• _Goal of the exercise_:
The lines wanted are those from the one containing "ring pip: (230, 272)" to the last line of the entries below; output them exactly, leaving out pictures.

• _Record set_:
━━━━━━━━━━━━━━━━

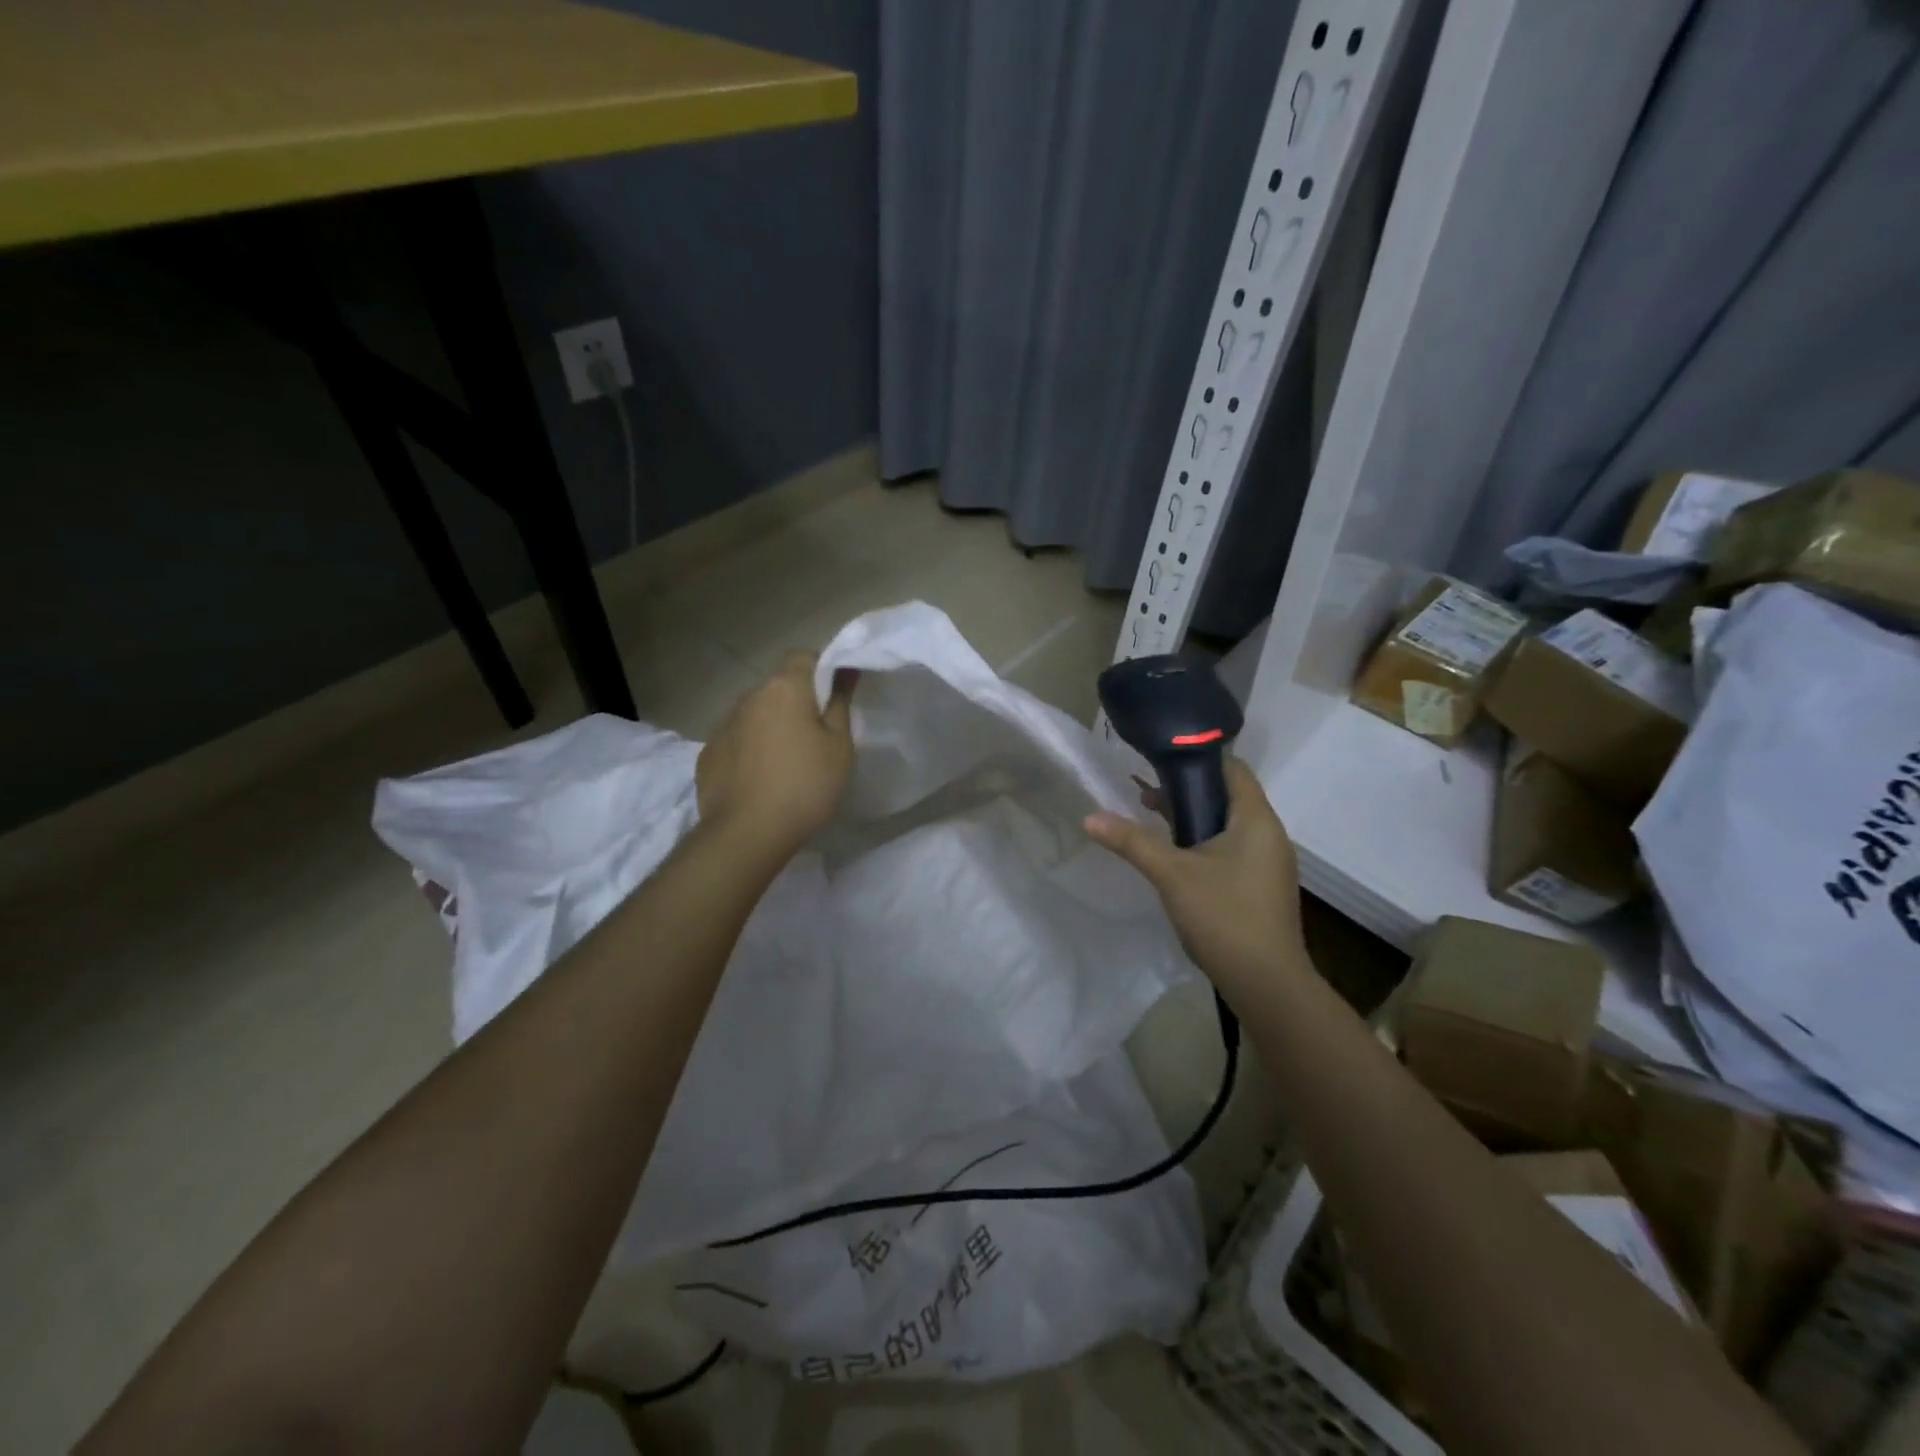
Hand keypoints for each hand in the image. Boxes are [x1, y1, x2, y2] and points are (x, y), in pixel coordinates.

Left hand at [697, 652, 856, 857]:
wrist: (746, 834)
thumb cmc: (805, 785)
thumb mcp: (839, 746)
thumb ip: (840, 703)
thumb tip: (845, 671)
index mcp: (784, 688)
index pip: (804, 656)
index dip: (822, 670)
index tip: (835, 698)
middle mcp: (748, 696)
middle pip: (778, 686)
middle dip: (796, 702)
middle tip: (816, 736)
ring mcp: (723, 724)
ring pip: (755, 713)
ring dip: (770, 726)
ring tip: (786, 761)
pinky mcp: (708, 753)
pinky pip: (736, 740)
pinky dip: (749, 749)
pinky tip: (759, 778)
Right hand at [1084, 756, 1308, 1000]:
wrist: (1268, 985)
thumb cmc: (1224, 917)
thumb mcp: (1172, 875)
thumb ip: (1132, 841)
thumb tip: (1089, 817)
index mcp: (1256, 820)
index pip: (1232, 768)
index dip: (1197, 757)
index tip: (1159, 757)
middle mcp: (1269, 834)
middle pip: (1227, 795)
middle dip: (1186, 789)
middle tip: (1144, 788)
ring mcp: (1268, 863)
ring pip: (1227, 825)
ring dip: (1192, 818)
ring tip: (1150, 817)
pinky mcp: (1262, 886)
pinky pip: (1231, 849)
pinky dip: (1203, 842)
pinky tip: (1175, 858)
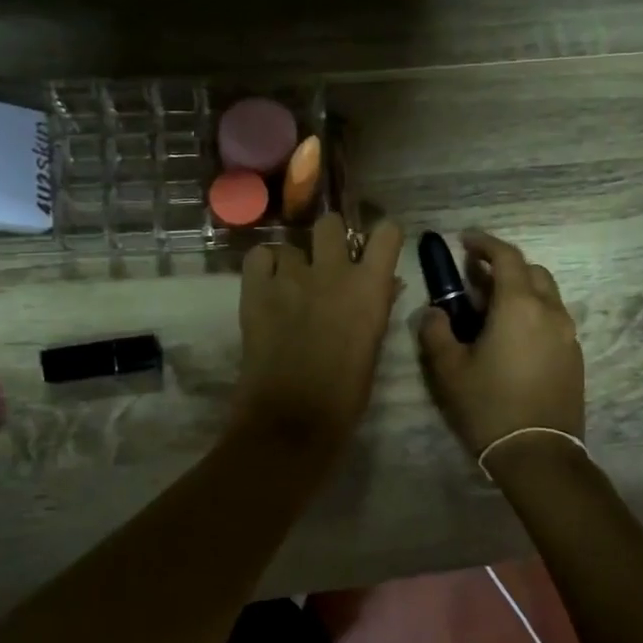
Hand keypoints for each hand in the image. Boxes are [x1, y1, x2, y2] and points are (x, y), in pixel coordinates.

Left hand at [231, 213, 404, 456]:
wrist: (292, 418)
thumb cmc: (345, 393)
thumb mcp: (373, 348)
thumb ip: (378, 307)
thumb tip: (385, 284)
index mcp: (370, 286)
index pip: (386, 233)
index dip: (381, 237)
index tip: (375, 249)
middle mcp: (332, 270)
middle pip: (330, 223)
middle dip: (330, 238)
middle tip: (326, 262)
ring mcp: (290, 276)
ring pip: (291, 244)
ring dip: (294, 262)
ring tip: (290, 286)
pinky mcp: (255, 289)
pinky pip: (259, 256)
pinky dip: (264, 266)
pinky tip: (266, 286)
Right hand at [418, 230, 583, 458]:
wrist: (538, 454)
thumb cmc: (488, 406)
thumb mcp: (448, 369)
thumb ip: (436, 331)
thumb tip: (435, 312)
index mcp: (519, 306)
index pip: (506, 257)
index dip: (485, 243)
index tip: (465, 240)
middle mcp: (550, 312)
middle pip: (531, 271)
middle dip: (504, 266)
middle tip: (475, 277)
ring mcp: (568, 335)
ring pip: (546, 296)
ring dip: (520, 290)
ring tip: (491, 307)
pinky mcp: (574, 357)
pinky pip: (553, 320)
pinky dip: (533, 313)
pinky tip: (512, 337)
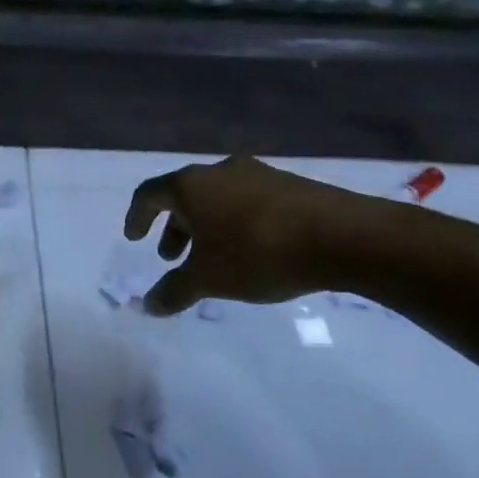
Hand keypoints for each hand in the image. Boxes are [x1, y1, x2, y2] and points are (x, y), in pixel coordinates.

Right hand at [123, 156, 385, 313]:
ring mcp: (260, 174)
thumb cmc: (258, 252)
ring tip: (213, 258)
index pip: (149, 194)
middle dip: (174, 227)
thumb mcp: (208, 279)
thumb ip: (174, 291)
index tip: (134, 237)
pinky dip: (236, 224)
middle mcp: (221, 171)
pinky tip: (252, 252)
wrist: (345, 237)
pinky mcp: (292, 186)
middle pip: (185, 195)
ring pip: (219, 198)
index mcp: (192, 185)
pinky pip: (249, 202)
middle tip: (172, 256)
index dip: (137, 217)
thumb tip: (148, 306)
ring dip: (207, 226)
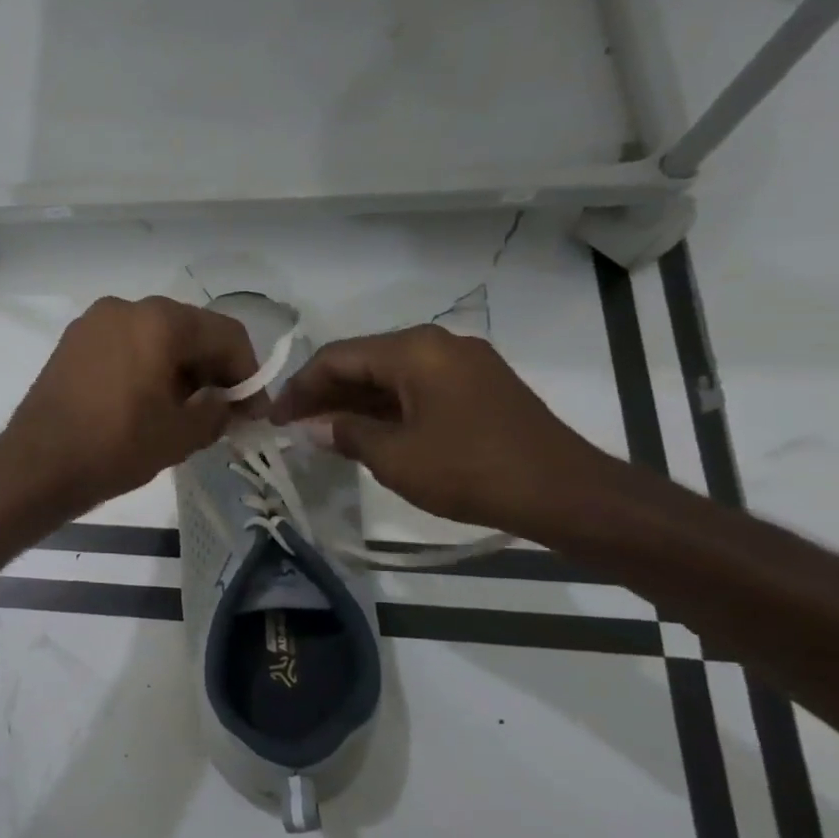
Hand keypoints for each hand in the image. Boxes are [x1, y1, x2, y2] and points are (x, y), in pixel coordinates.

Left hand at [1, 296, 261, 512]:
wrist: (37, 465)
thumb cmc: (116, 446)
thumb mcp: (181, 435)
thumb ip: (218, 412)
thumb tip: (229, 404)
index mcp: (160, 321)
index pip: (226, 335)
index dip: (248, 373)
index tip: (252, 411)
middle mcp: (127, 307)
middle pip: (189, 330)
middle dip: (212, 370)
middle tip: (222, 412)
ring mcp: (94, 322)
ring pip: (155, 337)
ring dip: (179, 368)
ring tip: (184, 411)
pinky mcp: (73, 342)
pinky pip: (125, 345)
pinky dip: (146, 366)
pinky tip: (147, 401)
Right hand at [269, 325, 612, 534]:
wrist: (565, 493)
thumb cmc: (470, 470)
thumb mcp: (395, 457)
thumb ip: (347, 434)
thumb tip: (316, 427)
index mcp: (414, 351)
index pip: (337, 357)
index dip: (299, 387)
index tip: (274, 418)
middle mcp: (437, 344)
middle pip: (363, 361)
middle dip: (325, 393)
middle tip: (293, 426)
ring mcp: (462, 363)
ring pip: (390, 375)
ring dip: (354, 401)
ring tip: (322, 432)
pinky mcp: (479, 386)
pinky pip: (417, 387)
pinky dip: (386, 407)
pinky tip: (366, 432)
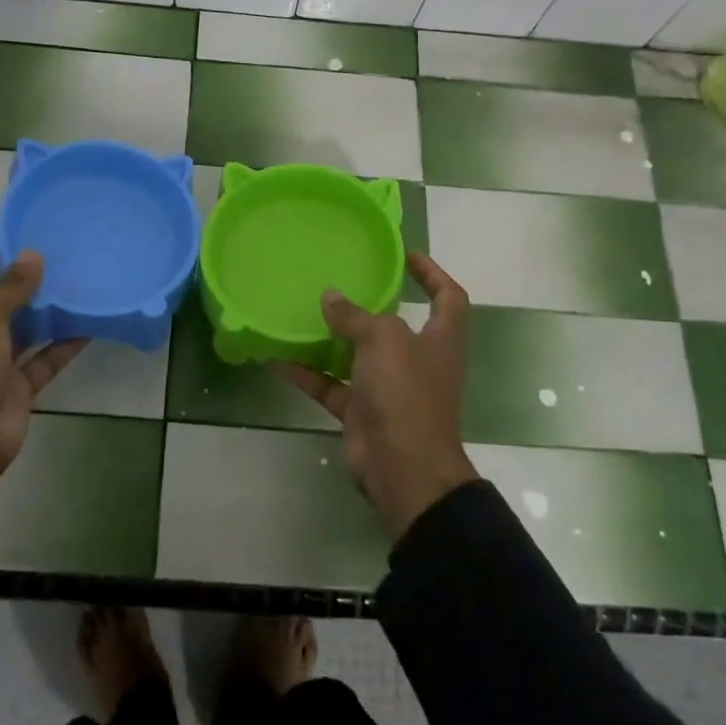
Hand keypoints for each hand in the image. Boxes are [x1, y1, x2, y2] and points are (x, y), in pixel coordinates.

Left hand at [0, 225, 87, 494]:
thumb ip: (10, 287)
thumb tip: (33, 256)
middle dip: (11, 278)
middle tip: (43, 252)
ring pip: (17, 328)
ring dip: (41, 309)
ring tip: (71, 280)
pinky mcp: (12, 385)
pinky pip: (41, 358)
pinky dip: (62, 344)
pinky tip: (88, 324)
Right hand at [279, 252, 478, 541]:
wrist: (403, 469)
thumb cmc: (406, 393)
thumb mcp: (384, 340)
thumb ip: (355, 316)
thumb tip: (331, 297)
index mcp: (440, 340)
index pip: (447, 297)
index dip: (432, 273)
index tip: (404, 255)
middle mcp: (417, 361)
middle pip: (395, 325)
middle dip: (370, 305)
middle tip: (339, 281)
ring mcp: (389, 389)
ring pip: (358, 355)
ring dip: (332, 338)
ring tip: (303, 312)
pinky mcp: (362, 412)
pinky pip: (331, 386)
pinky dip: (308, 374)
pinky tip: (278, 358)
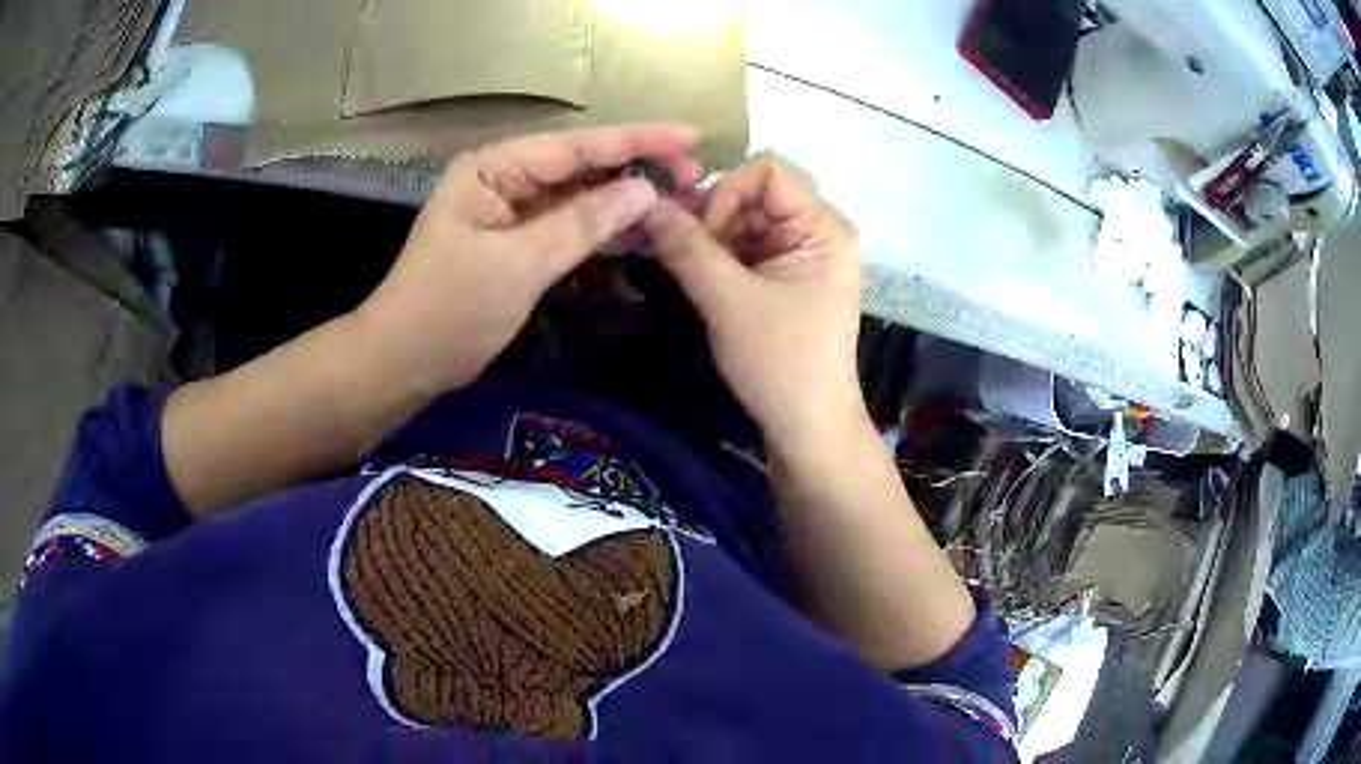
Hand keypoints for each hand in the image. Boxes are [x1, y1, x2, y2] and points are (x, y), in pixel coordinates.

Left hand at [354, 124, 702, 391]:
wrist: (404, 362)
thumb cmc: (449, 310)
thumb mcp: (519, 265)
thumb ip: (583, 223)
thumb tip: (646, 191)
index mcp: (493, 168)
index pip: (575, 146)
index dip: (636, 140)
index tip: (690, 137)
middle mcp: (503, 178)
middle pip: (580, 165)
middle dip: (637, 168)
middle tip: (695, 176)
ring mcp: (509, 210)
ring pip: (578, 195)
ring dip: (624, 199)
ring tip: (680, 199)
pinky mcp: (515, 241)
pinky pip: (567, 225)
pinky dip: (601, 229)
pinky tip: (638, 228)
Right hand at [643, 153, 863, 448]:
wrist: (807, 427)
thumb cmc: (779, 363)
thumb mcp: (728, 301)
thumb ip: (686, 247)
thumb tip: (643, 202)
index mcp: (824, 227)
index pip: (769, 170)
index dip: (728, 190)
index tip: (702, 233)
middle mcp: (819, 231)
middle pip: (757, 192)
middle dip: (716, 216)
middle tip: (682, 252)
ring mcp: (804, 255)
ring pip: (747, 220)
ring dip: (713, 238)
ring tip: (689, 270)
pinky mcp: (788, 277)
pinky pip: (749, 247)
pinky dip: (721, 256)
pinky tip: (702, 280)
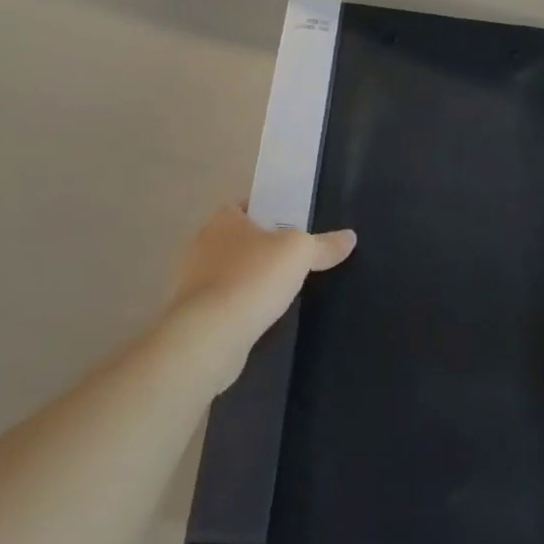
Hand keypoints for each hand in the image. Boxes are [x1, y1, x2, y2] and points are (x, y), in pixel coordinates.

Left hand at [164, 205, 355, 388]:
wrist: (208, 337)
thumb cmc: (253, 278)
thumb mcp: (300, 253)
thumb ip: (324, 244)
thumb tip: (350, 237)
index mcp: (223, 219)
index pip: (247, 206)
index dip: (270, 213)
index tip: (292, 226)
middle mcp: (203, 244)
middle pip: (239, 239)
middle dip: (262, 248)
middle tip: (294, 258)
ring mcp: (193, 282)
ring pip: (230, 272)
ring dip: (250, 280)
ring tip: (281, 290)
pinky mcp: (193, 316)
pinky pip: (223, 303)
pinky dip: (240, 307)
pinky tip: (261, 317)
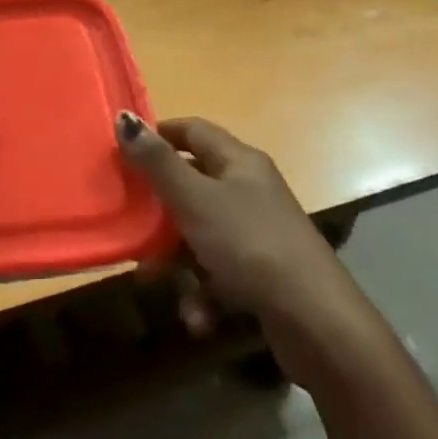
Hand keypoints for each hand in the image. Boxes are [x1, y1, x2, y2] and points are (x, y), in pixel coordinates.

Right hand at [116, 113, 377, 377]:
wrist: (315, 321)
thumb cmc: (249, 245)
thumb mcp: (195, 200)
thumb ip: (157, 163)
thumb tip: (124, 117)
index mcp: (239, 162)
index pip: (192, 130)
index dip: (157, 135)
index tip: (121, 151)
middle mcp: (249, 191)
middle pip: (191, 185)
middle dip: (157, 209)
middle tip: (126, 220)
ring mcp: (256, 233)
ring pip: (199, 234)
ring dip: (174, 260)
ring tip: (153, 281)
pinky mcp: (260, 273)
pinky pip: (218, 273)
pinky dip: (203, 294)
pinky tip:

━━━━━━━━━━━━━━━━

• _Answer to this exercise_:
ring pip: (230, 272)
ring dip: (250, 280)
ring tip: (281, 290)
pinky mcp: (193, 316)
pinky pip: (223, 303)
pinky dip: (240, 307)
pinky tip: (261, 317)
Hand keypoints for each hand in the image. Boxes are [x1, y1, x2, y2] and points are (x, y), in pixel coordinates.

Right hand at [116, 113, 377, 377]:
wrist: (315, 321)
thumb cmc: (249, 245)
thumb mcp: (195, 200)
thumb ip: (157, 163)
thumb tip: (124, 117)
index mcp: (239, 162)
index pip: (192, 130)
index dip: (157, 135)
index tip: (121, 151)
middle mcp: (249, 191)
middle pip: (191, 185)
middle dip: (157, 209)
middle tip: (126, 220)
ring mcp: (256, 233)
ring pip: (199, 234)
ring dip: (174, 260)
ring tip: (153, 281)
pinky mcp: (260, 273)
pinky pip: (218, 273)
pinky dip: (203, 294)
pinky tip:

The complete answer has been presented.